All of the answers are very well written, so I won't be adding much explanation. I am adding an example that I came across in a comment made by Striver in one of his videos of the graph playlist. Hope it will help to see the issue clearly.

If we don't use Priority Queue while implementing Dijkstra's Algo for an undirected graph with arbitrary edge weights then we might have to visit the same node, again and again, it will not be able to account for arbitrary edge weights.

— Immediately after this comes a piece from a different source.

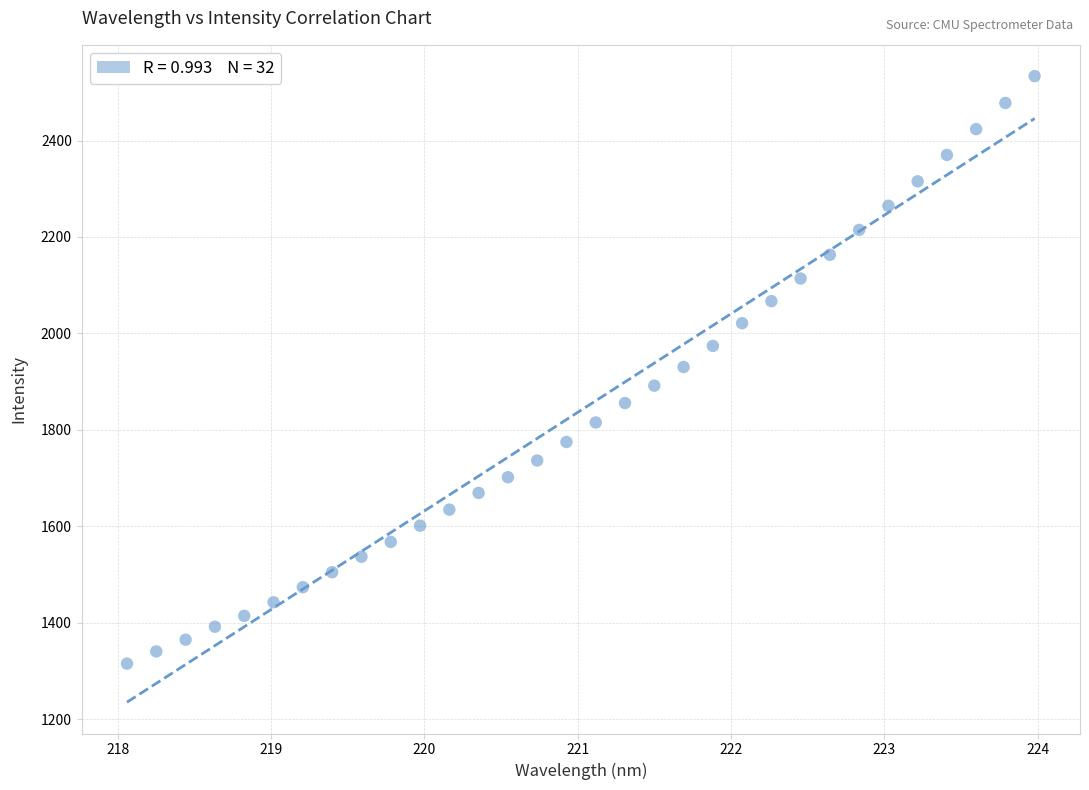

What is the range of Y values (max minus min)?

1218.2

Take the below example and dry run it by taking a Priority queue and by taking a simple queue, you will see that you have to visit node 6 twice for the normal queue dry run. So, in the case of much larger graphs, this will result in very poor performance.

Edit-- 5 to 6 node edge weight would be 1 and not 10. I will upload the correct image soon.

Answer 5

when we use the queue the unnecessary reoccurrence of visiting node arises, while in case of priority queue we avoid these things.